Sie schildert im Buch anschaulich, wie die Erzählerin lernt, zu Hause unauffällig zu bleiben, um dem Zorn des Vaters zu entgehen und zugleich in der Schule mit dieser Haltung scheitert: sie bleibt unsichtbar. Als sympathische Figur erweist sich die Roman-Mutter. Die hat nämlich die Dschinns aus der Geisterwelt darum gebeten, ihre Familie zu beschützen, und deshalb kann ihnen auch nie etwas passieren. Nachts halten die Dschinns unsichtbar unter dem Bett Wache, ein höchst tröstlicher magischer Gedanke.

Später fühlt sie sich der Forderung des Lehrers - »Ihr seid die Elite« - nicht gewachsen und scheitert fast im Gymnasium. Sie besteht aber dann doch das Abitur auf dem zweiten Bildungsweg, zieht weg und geht an die Uni. Doch auch dort verfolgt sie ihre soziale Herkunft, und die Angst, den Anforderungen nicht gewachsen zu sein, bleibt bestehen.

Deniz Ohde las etwas eintönig, was allerdings gut zu dem beschriebenen Ambiente und den Erlebnissen passt. So vermittelt sich die Persönlichkeit der Ich-Erzählerin direkt und für die Zuhörer nahezu greifbar, ein paar dieser Aspekte haben bestimmt viele Menschen ebenfalls erlebt.

Als zwei Schulfreunde heiraten, kehrt die Erzählerin in ihre Heimatstadt zurück und erinnert sich an ihre Kindheit: An die Mutter, die in der Enge der Arbeiterwohnung zu ersticken drohte, kurzerhand die Koffer packte und die Tochter beim alkoholabhängigen Vater zurückließ. An den frühen Schulabbruch und die Scham, die damit einherging. Und an die Angst, als Arbeiterkind nicht zu bestehen, ihr generelles Handicap.

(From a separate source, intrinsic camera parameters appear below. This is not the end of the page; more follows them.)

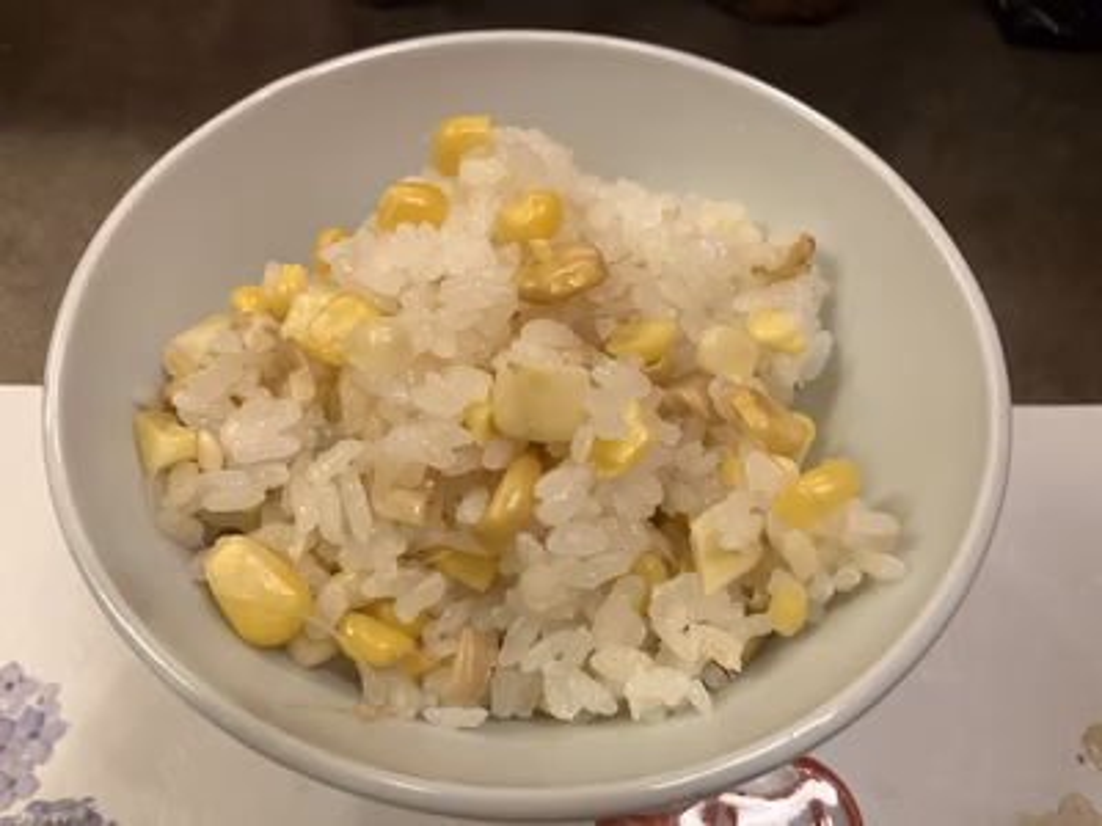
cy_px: 413
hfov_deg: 63.4
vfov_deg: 49.7
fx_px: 891
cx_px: 551
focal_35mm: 28
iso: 250
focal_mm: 3.99
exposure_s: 1/50
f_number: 1.8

Und während sie noch einmal die alten Wege geht, erinnert sie sich: an den Vater und den erblindeten Großvater, die kaum sprachen, die keine Veränderungen wollten und nichts wegwerfen konnten, bis der Hausrat aus allen Schränken quoll. Doch das Mädchen überwindet alle Widerstände. Auf den frühen Schulabbruch folgte die erfolgreiche Anstrengung, das Abitur auf dem zweiten Bildungsweg nachzuholen, dann sogar als Beste: die Abendschule war endlich ein Ort der Ermutigung für die Erzählerin. Die ist eigentlich eine starke Person, allerdings bemerkt sie es vor lauter Unsicherheit nicht. Nein, es sei kein autobiografischer Roman, sagte Ohde.